# [PROBLEM DETAILS]
The records below are to be transcribed exactly, with the pictures removed.

# [DATASET RECORDS]
──────────

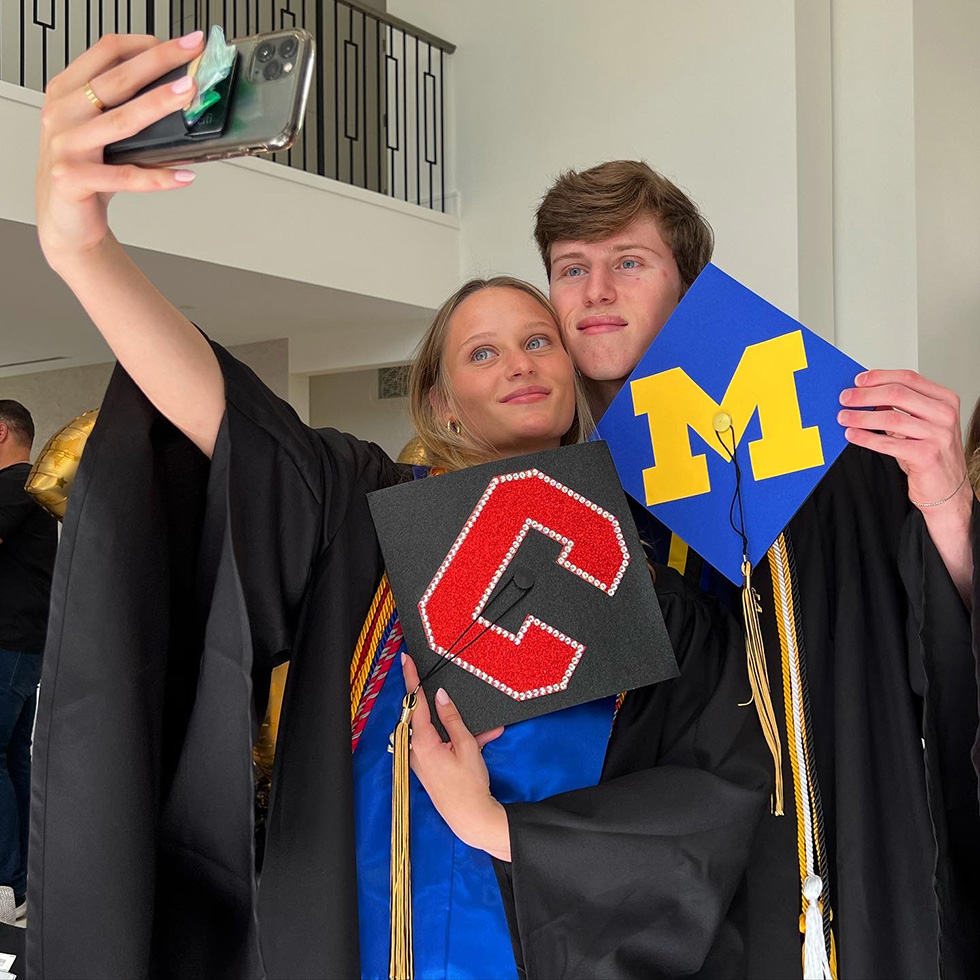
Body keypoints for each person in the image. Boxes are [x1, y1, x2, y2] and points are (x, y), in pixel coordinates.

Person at [29, 34, 771, 979]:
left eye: (538, 340)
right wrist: (83, 247)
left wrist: (500, 828)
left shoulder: (649, 566)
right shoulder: (373, 512)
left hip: (549, 945)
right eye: (482, 352)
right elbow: (232, 422)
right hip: (362, 930)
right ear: (438, 401)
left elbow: (711, 795)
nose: (519, 363)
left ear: (576, 371)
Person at [534, 159, 980, 977]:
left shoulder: (829, 459)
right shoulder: (555, 503)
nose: (596, 290)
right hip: (650, 897)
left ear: (689, 287)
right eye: (572, 268)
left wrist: (948, 506)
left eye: (628, 261)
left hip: (827, 876)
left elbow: (943, 649)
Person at [0, 401, 58, 921]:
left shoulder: (15, 485)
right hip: (22, 646)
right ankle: (21, 883)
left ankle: (8, 882)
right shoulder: (34, 488)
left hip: (9, 646)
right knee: (15, 758)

──────────

# [COMPLETED EXERCISE]
Body keypoints for each person in the image. Boxes are [x1, y1, x2, y2] and points are (x, y), in pixel coordinates.

Person at [29, 34, 771, 979]:
left eye: (538, 340)
right wrist: (83, 247)
left wrist: (500, 828)
left shoulder: (649, 566)
right shoulder: (373, 512)
left hip: (549, 945)
right eye: (482, 352)
right elbow: (232, 422)
right hip: (362, 930)
right ear: (438, 401)
left elbow: (711, 795)
nose: (519, 363)
left ear: (576, 371)
Person at [534, 159, 980, 977]:
left shoulder: (829, 459)
right shoulder: (555, 503)
nose: (596, 290)
right hip: (650, 897)
left ear: (689, 287)
right eye: (572, 268)
left wrist: (948, 506)
left eye: (628, 261)
left hip: (827, 876)
left elbow: (943, 649)
Person at [0, 401, 58, 921]:
left shoulder: (15, 485)
right hip: (22, 646)
right ankle: (21, 883)
left ankle: (8, 882)
right shoulder: (34, 488)
left hip: (9, 646)
right knee: (15, 758)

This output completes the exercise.